My husband found that the induction chemo actually made him feel better. He'd been unwell for several weeks. In fact, the night before he started chemo he spiked a fever so high (105.8) he could have died had he been home. They had to pack him with ice and kept a cooling machine next to his bed for the next week just in case. After a day or two of chemo he felt "normal" again. He never really dealt with a great deal of nausea until his transplant.

As for the sub-types- he's right about it not mattering at this point. Induction chemos would be the same regardless. It will make a difference for consolidation and maintenance, and whether you will go to transplant, but as far as at the moment, it doesn't make a difference. Their goal now will be to keep you alive and kill as much of the cancer as they can.

 

-Lottie

[reedgirl]

Dr came back in this evening. I have 100% of immature cells in my marrow and a lot of them were blasts. He states that the induction treatment doesn't change regarding any mutations. Once it's AML the treatment begins the same. I need reassurance from Dr Talpaz about that. They are sending slides out tomorrow to test mutations. He made it sound like they would put off starting treatment one more day for us to hear from Talpaz. But the longer I wait the higher risk I become. Why can't this be easier

[reedgirl]

One more thing, I will have a basic biopsy report in the morning. It will also be faxed to U of M.

[Trey]

You know you can trust Dr Talpaz, so that is a good plan. We hope all goes well.

 

Regarding the "100% blasts", per your last posting the docs have now changed that to "100% immature cells", which makes more sense.  Not all immature blood cells are categorized as "blasts" and should not be grouped together for the purpose of telling the patient their blast count.  So that information from the docs was not accurate.

 

As for anyone saying 24 hrs is a life and death matter in every case, and there is no time allowed for decision, I think we all know what that is.

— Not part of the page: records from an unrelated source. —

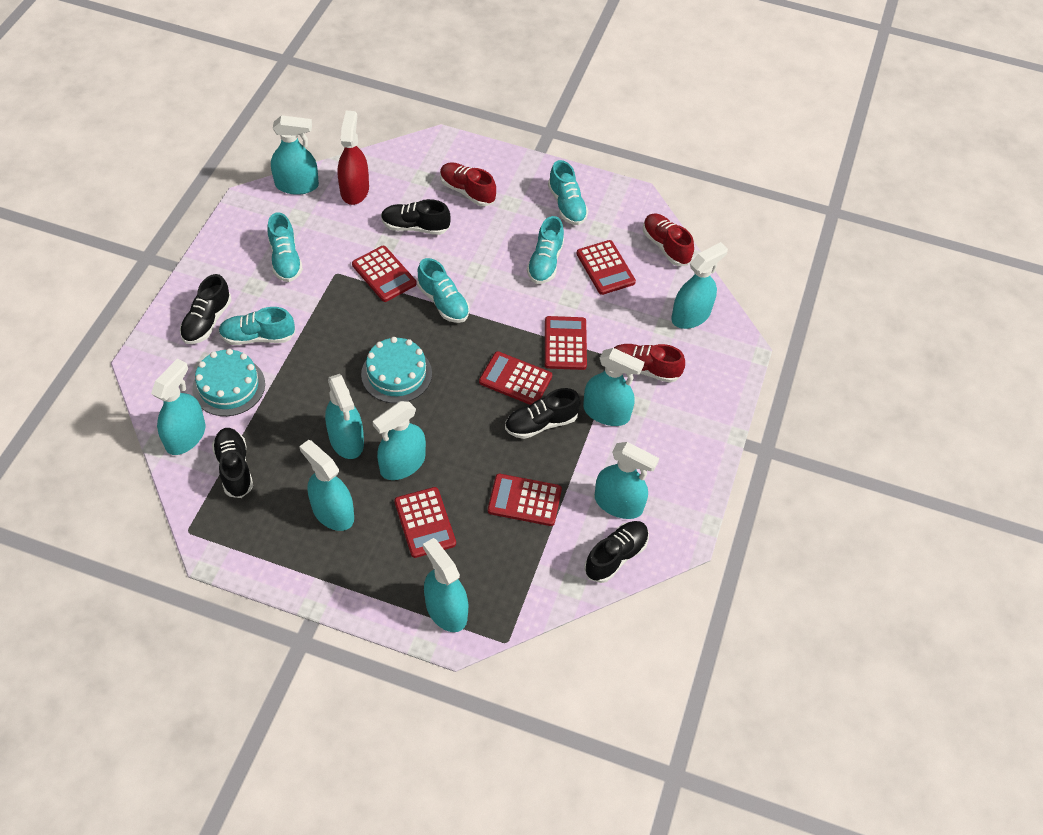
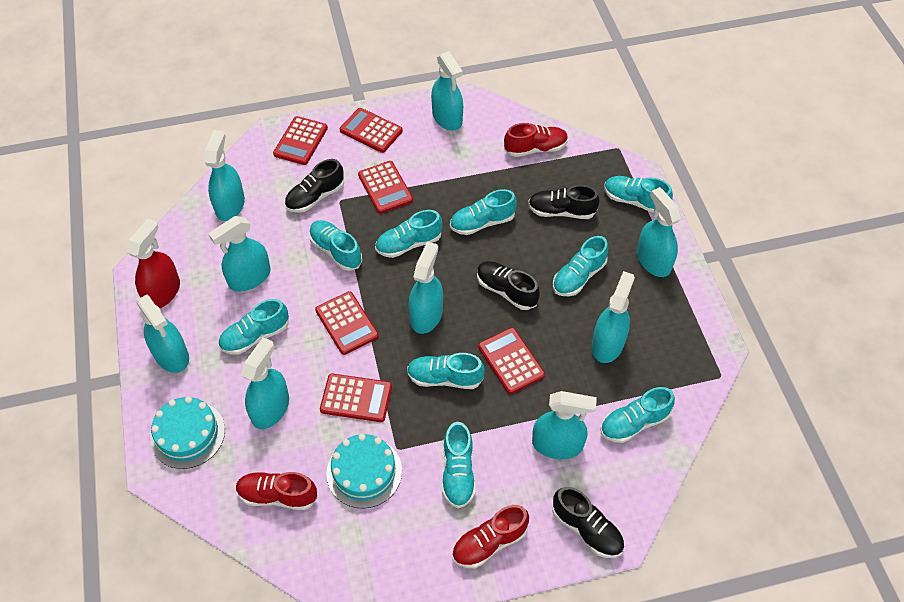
black shoe: [180,274,232,344] [212,428,253,498] [381,199,451,235] [505,388,580,439] [584,521,649,583] = 5 -> [284,159,344,213] [477,261,540,310] [528,185,600,219] [552,487,624,558] = 4
turquoise shoe: [219,307,295,345] [267,213,303,282] [417,258,470,323] [527,216,564,284] [548,160,588,225] = 5 -> [218,299,289,355] [309,220,362,271] [375,210,443,258] [407,353,485,389] [442,422,476,508] [450,189,517,235] [553,236,608,296] [600,387,675,443] [604,176,673,213] = 9

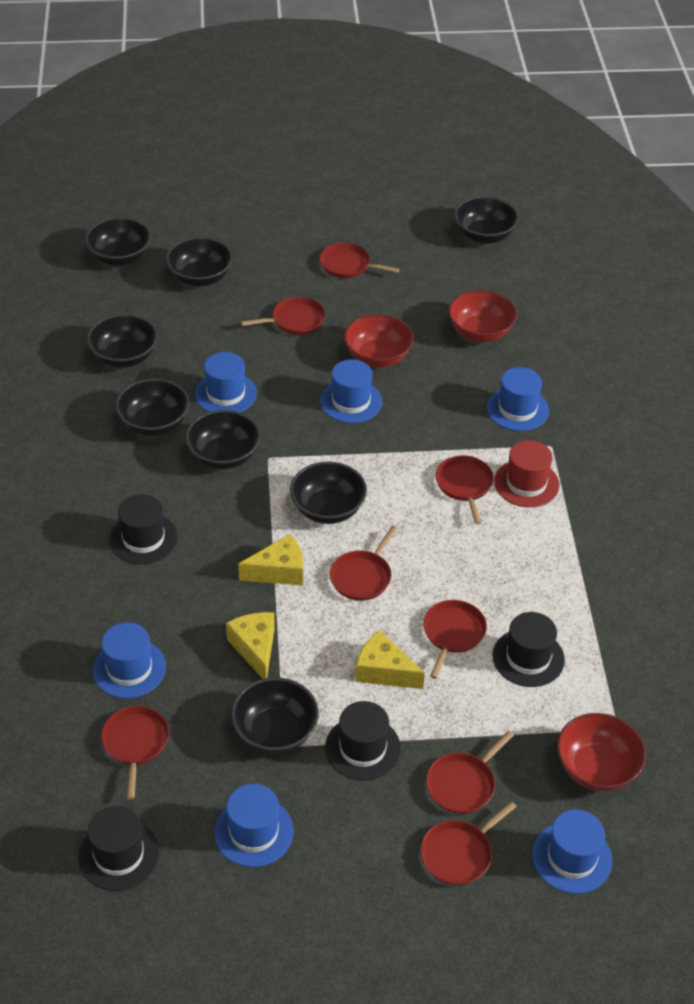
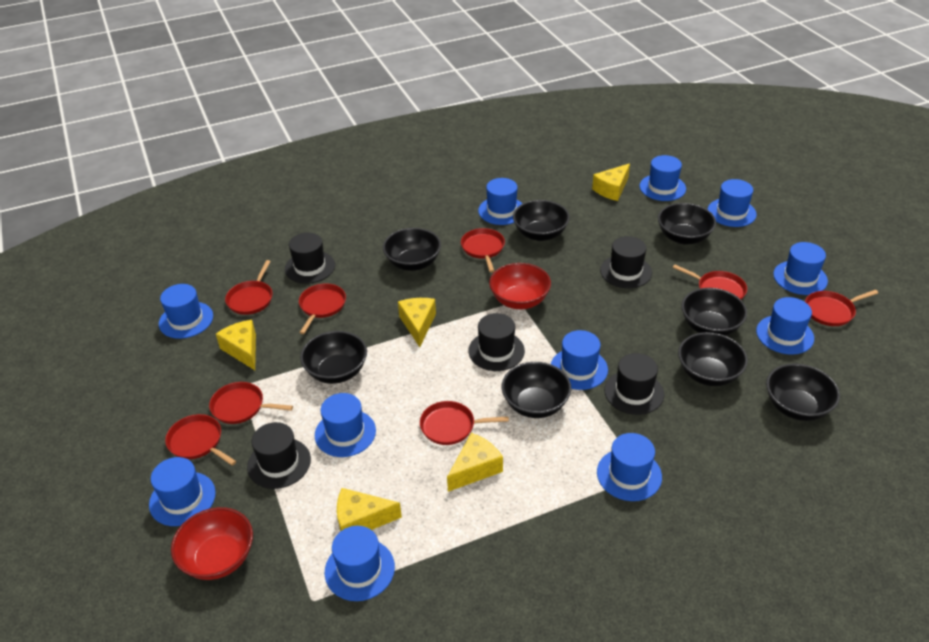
black hat: [78,806,159,891] [110,494,178,564] [325,701,401,781] [492,612,565,687] = 4 -> [247,422,311,489] [285,233,335,284] [468,313,525,371] [600,236,652,288] [604,353,664,415] = 5
blue hat: [93,622,166,698] [195,352,257,413] [214,784,294,867] [320,359,382,423] [487,367,549,431] [532,809,612,894] = 6 -> [149,457,216,526] [159,284,213,339] [315,393,376,457] [325,526,395,601] [478,178,522,225] [551,330,608,390] [597,433,662,501] [640,155,686,201] [707,179,757,227] [756,297,814,355] [773,242,828,295] = 11
red bowl: [344,314,414,368] [448,290,517,342] [557,713,646,791] = 3 -> [171,507,253,580] [489,263,551,309] = 2
red hat: [494,440,559,507] = 1 -> none = 0
yellow cheese: [226,612,275,679] [238,534,303,586] [356,630,425,689] = 3 -> [216,320,256,370] [337,488,402,531] [398,298,436,347] [447,433,503,492] [592,163,630,201] = 5

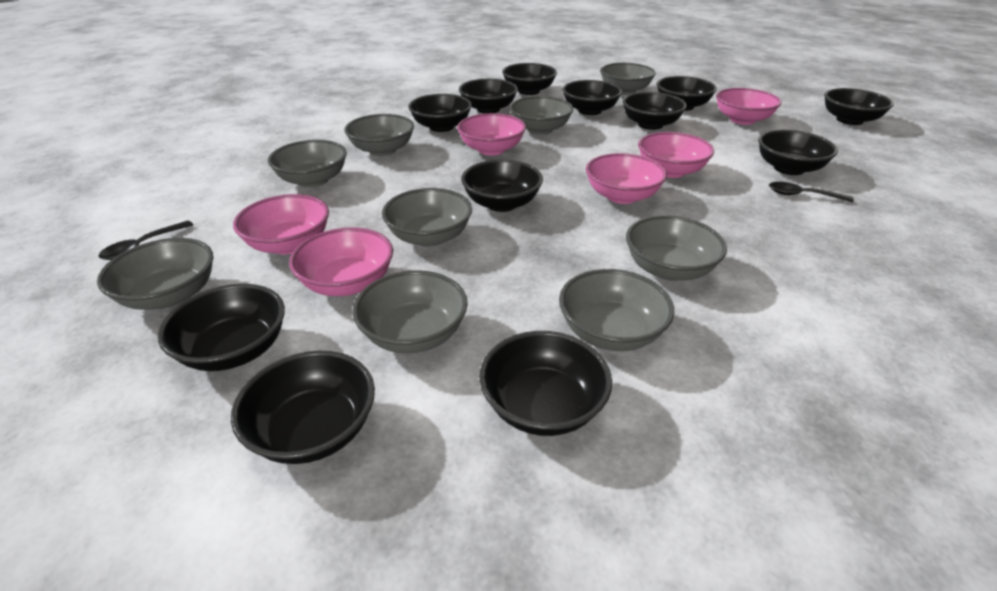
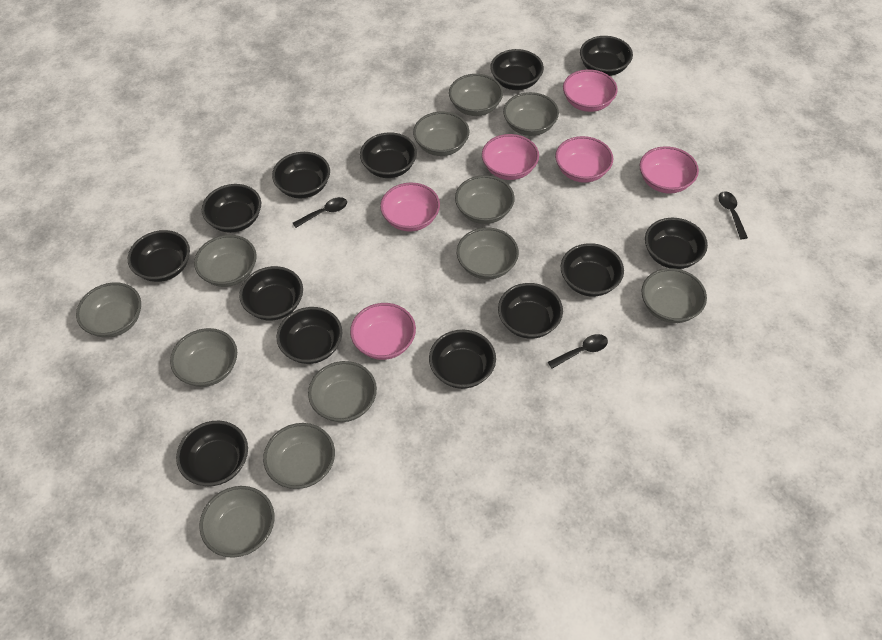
black bowl: [158,284,285,371] [231,351,375,464] [408,94,472,132] [459,79,518,114] [461,160,543,212] [479,331,612,436] [502,63,557,95] [562,80,622,115] [622,92,687,130] [657,76,717,111] [758,130,838,175] [824,88,894,125] = 12 -> [128,230,190,282] [176,421,248,486] [202,184,261,233] [239,266,303,320] [272,152,330,199] [277,307,342,364] [360,132,417,178] [429,330,496,389] [490,49,544,90] [498,283,563,339] [561,243,624,296] [580,36,633,76] [645,218,708,269] = 13
black spoon: [98,221,193,260] [769,182,854,202] = 2 -> [293,197,347,228] [548,334,608,369] [719,191,748,239] = 3
grey bowl: [97,238,213,310] [268,140,347,188] [344,114,414,156] [352,270,468,353] [382,188,472,247] [509,96,574,135] [559,269,674,351] [600,63,656,95] [626,215,727,281] = 9 -> [76,282,141,338] [170,328,237,387] [194,235,257,287] [199,486,274,558] [263,423,335,489] [308,361,377,422] [413,112,469,156] [449,74,503,116] [455,175,515,224] [457,228,519,279] [503,92,559,136] [641,268,707,323] = 12

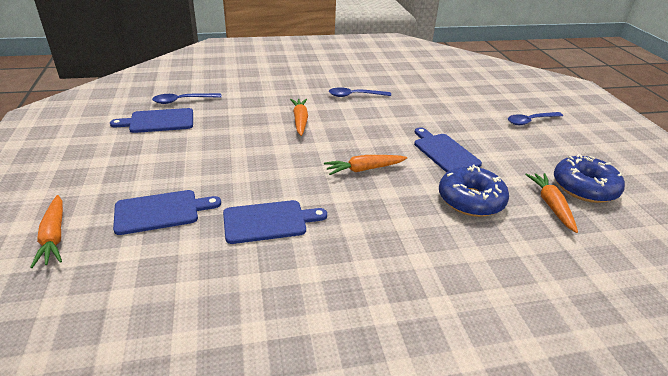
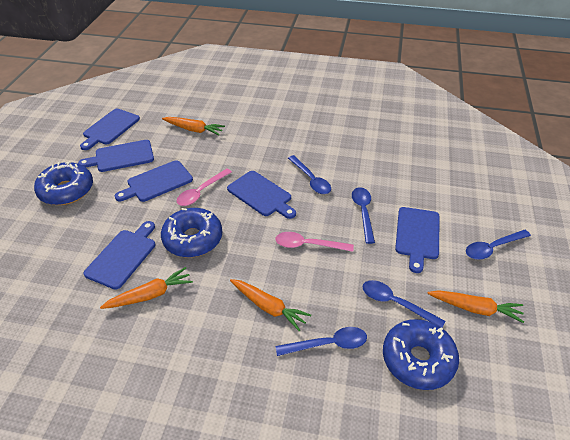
blue cutting board: [110,108,193,133] [113,190,221,235] [223,200,327,244] [414,127,482,172] = 4 -> [78,140,154,172] [80,109,140,150] [83,221,155,290] [115,160,193,202] [227,171,296,219] [395,207,440,273] = 6
blue donut: [439,165,509,217] [554,154,625,203] = 2 -> [34,161,93,205] [161,208,222,257] [383,319,459,390] = 3
blue spoon: [152,93,222,104] [329,87,391,97] [508,112,563,125] = 3 -> [275,327,367,356] [288,155,331,194] [352,187,375,244] [363,280,445,327] [466,230,531,260] = 5
pink spoon: none = 0 -> [177,168,232,206] [275,232,354,252] = 2

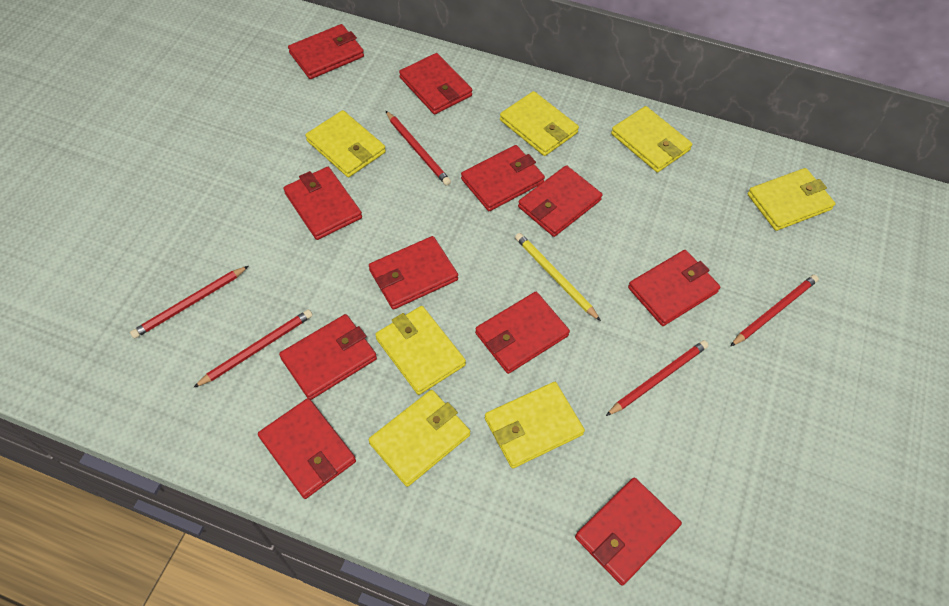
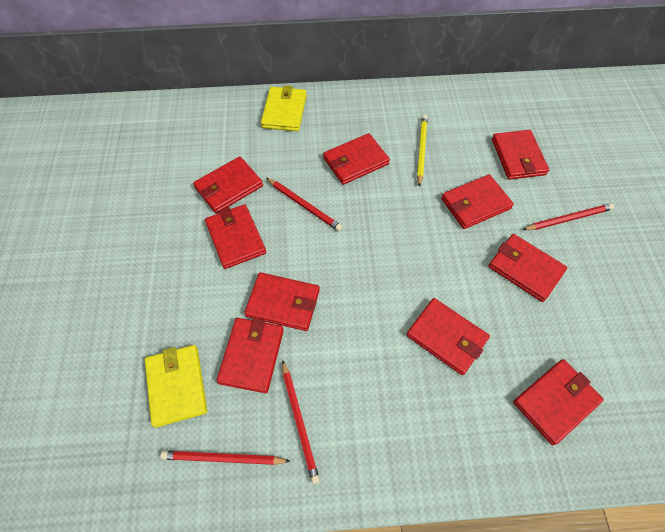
red pencil: [130,266,249,339] [193,309,313,388] [386,111,451,186] [606,340,708,416] [731,275,819,346] = 5 -> [160,451,290,465] [266,178,342,231] [282,360,320,484] [522,203,614,230] = 4
red wallet: [258,398,356,499] [279,314,377,400] [283,167,362,240] [288,24,364,79] [369,236,458,310] [399,53,472,115] [461,145,545,211] [475,292,570,374] [518,165,602,237] [575,477,682,586] [628,250,720,326] = 11 -> [193,156,263,213] [205,204,266,269] [217,318,284,393] [244,272,320,331] [323,133,390,185] [406,298,490,375] [441,174,514,229] [488,234,567,302] [492,130,549,180] [513,359,604,445] = 10
yellow wallet: [305,110,386,177] [369,390,470,487] [375,306,466,395] [485,382,585,468] [500,91,579,156] [611,106,692,172] [747,168,835,231] = 7 -> [145,345,207,428] [261,85,307,131] = 2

Edited by Trey, 02 July 2015 - 03:14 PM.

[kat73]

We are all pulling for you, Reedgirl.

[AnnieH]

I hope you get your answers and you have a treatment plan in place. The induction chemo for AML has been the same since the 1970's, I believe it it was called 7+3. I had to get a second induction because my blast count was high and after the chemo I still had 30% blasts. I was able to get into remission after a second much stronger chemo regime called CLAG-M. Caught earlier, the standard induction most likely would have worked.

[roamingdoc83]

Sadly 'amazing'... while CML is rare, my wife's good friend was diagnosed in '08, around sept. I was diagnosed in '09, Oct... and another friend a few years later... we all know each other.

A good and dear friend had five siblings all die from cancer... and she passed as well. There is often no 'rhyme or reason' to the terrific difficulties in life. Hang in there and battle on... really we have little choice but to stay the race. God Bless.